The density of ice is

ρ(ice) = 920 kg/m3,
and the average density of water is
ρ(water) = 1.00 g/cm3.
What fraction of the total volume of a block of ice is exposed when floating in water?

what does this even mean?

last one of the night, I promise. Physics really isn't my thing.

the ice is 92% as dense as the water

so 92% of the block is submerged when it floats

that leaves 8% exposed

Thank you SO much for all your help!!

Di/Dw = (920kg/m^3)/(1000kg/m^3) = 0.92 = 92% below the surface.

1.0-0.92 = 0.08 = 8% exposed.

To understand the question, we first need to know that when an object floats in a liquid, it displaces an amount of liquid equal to its own weight. This principle is known as Archimedes' principle.

In this case, we have a block of ice floating in water. The density of ice is given as 920 kg/m^3, while the average density of water is 1.00 g/cm^3 (which is equivalent to 1000 kg/m^3).

To find the fraction of the total volume of the ice block that is exposed when floating, we need to compare the densities.

The density of the ice is less than the density of water, which means that the ice is less dense and will float. When an object floats, it displaces an amount of liquid equal to its own weight.

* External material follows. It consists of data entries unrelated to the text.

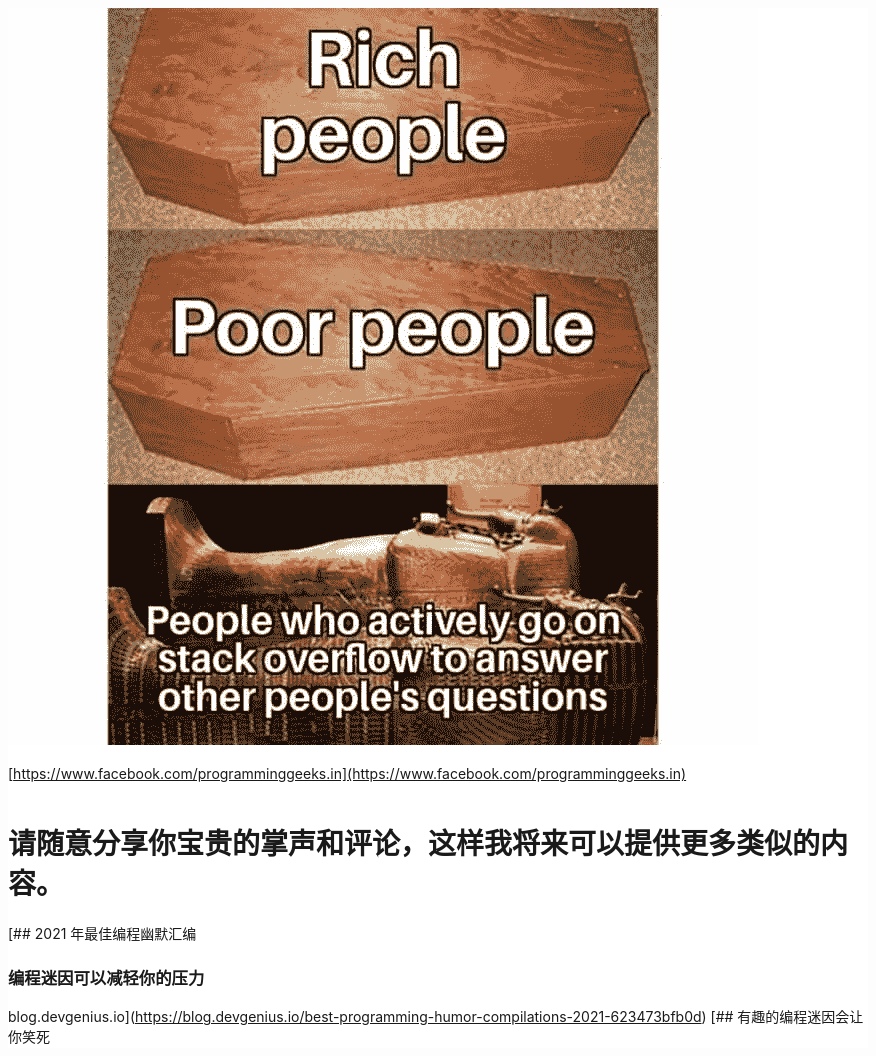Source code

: ![](img/619f2c0249679b2c0ceb88e0d86882c0.png)

[https://www.facebook.com/programminggeeks.in](https://www.facebook.com/programminggeeks.in)

# 请随意分享你宝贵的掌声和评论，这样我将来可以提供更多类似的内容。

[](https://blog.devgenius.io/best-programming-humor-compilations-2021-623473bfb0d) [## 2021 年最佳编程幽默汇编

### 编程迷因可以减轻你的压力

blog.devgenius.io](https://blog.devgenius.io/best-programming-humor-compilations-2021-623473bfb0d) [](https://blog.devgenius.io/funny-programming-memes-that-will-make-you-die-laughing-1ccd8e139040) [## 有趣的编程迷因会让你笑死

To calculate the fraction of the ice block that is exposed when floating, we can use the formula:

Fraction exposed = (Density of ice) / (Density of water)

Substituting the given values:

Fraction exposed = (920 kg/m^3) / (1000 kg/m^3)

Simplifying:

Fraction exposed ≈ 0.92

Therefore, approximately 92% of the volume of the ice block will be exposed above the surface of the water when it is floating.